Doctors usually also insert a small tube into the esophagus to take pressure measurements of the contractions (esophageal manometry—see Manometry). Often, doctors examine the esophagus through a flexible viewing tube (esophagoscopy—see Endoscopy). During an esophagoscopy, the doctor performs a biopsy (removal of tissue samples for examination under a microscope) to make sure the symptoms are not caused by cancer at the lower end of the esophagus.
Achalasia that is caused by cancer at the gastroesophageal junction can be diagnosed by computed tomography (CT—see Computed Tomography and Magnetic Resonance Imaging) of the chest and abdomen or by an endoscopic ultrasound (a tiny ultrasound probe on the tip of an endoscope is passed through the mouth into the stomach—see Ultrasound Scanning (Ultrasonography)).
No treatment restores peristalsis. The aim of treatment is to relieve symptoms by decreasing pressure in the lower esophageal sphincter.
The first treatment is to dilate the sphincter mechanically by inflating a large balloon inside it. This procedure helps about 85% of the time, but repeated dilations may be needed. In fewer than 2% of people with achalasia, the esophagus ruptures during the dilation procedure. Esophageal rupture leads to severe inflammation in the chest outside the esophagus (mediastinitis) and, in rare cases, is fatal if not treated appropriately. Immediate surgery is needed to close the rupture in the wall of the esophagus.

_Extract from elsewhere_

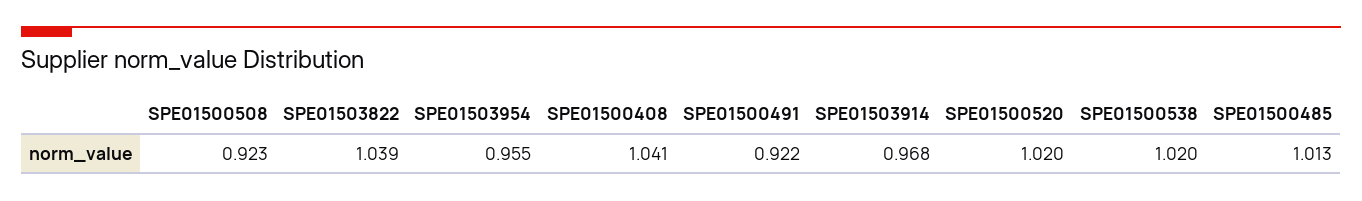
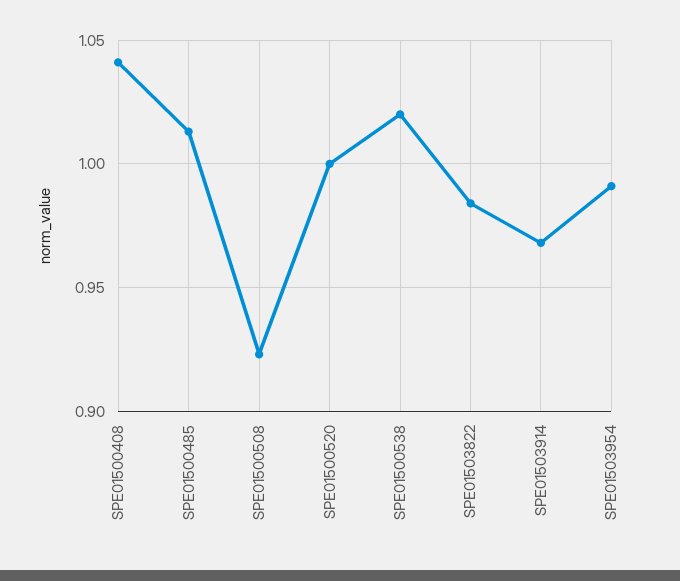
SPE01503822: 1.039 -> 0.985
SPE01503954: 0.955 -> 0.99
SPE01500491: 0.922 -> none
SPE01500520: 1.02 -> 1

Certain drugs can help relax the sphincter. They have limited effectiveness but may prolong the time between dilations. The most common drugs are nitrates (for example, isosorbide dinitrate placed under the tongue before meals) or calcium channel blockers (for example, nifedipine).
As an alternative to mechanical dilation, a doctor may inject botulinum toxin into the lower esophageal sphincter. This therapy is almost as effective as mechanical dilation with balloons, giving symptom relief for 70 to 80% of people, but the relief may last only 6 months to 1 year.
If dilation or botulinum toxin therapy does not work, a surgical procedure to cut the muscular fibers in the lower esophageal sphincter (called a myotomy) is usually done. The procedure is usually done with a laparoscope (see Laparoscopy) or, less commonly, with a thoracoscope (see Thoracoscopy). This procedure is successful about 85% of the time. After myotomy, about 15% to 30% of people have backflow of acid (gastroesophageal reflux—see Gastroesophageal Reflux (GERD)). A procedure to prevent backflow of acid from the stomach (called a fundoplication) is usually done at the same time as myotomy.